◆ **YOUR GOAL**: Produce an exact copy of the lines below, starting at the first and ending with the line containing "im öffentlichen Raum genauer".

Collected data
•••
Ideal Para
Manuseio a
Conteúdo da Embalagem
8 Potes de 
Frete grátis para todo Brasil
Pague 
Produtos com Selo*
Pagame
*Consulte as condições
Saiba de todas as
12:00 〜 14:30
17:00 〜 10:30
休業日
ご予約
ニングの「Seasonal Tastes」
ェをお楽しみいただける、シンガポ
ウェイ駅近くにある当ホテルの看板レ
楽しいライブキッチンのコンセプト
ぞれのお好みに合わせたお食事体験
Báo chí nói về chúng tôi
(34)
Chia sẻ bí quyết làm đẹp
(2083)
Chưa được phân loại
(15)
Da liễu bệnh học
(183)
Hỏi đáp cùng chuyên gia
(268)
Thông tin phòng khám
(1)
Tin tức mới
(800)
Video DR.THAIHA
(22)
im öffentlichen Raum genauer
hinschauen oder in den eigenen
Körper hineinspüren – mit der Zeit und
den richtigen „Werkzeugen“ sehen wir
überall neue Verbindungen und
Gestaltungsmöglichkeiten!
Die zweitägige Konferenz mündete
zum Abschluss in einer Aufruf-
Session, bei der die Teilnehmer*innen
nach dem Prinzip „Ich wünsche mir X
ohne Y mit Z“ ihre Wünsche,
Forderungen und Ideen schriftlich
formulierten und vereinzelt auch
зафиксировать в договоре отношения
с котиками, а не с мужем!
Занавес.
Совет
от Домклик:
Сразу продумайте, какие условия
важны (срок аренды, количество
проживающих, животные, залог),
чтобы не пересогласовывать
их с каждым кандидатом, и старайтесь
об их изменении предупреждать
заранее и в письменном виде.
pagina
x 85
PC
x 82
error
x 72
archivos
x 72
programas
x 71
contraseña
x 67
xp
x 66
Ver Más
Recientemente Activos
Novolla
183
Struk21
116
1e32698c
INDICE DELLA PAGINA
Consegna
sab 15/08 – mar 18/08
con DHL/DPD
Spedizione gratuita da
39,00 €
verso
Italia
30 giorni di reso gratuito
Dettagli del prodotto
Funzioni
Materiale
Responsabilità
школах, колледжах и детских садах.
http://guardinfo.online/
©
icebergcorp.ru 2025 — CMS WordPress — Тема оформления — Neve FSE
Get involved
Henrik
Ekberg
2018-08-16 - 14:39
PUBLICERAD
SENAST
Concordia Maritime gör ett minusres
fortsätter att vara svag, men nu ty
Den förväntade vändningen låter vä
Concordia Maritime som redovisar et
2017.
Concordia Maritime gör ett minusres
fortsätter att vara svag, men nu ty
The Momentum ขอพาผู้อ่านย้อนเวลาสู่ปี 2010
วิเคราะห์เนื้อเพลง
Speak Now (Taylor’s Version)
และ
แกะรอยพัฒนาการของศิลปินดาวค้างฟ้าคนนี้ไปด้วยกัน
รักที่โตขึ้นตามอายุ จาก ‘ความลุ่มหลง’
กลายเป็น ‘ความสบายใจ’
•••
◆ **TASK SOLUTION**:
Ideal Para
Manuseio a
Conteúdo da Embalagem
8 Potes de 
Frete grátis para todo Brasil
Pague 
Produtos com Selo*
Pagame
*Consulte as condições
Saiba de todas as
12:00 〜 14:30
17:00 〜 10:30
休業日
ご予約
ニングの「Seasonal Tastes」
ェをお楽しみいただける、シンガポ
ウェイ駅近くにある当ホテルの看板レ
楽しいライブキッチンのコンセプト
ぞれのお好みに合わせたお食事体験
Báo chí nói về chúng tôi
(34)
Chia sẻ bí quyết làm đẹp
(2083)
Chưa được phân loại
(15)
Da liễu bệnh học
(183)
Hỏi đáp cùng chuyên gia
(268)
Thông tin phòng khám
(1)
Tin tức mới
(800)
Video DR.THAIHA
(22)
im öffentlichen Raum genauer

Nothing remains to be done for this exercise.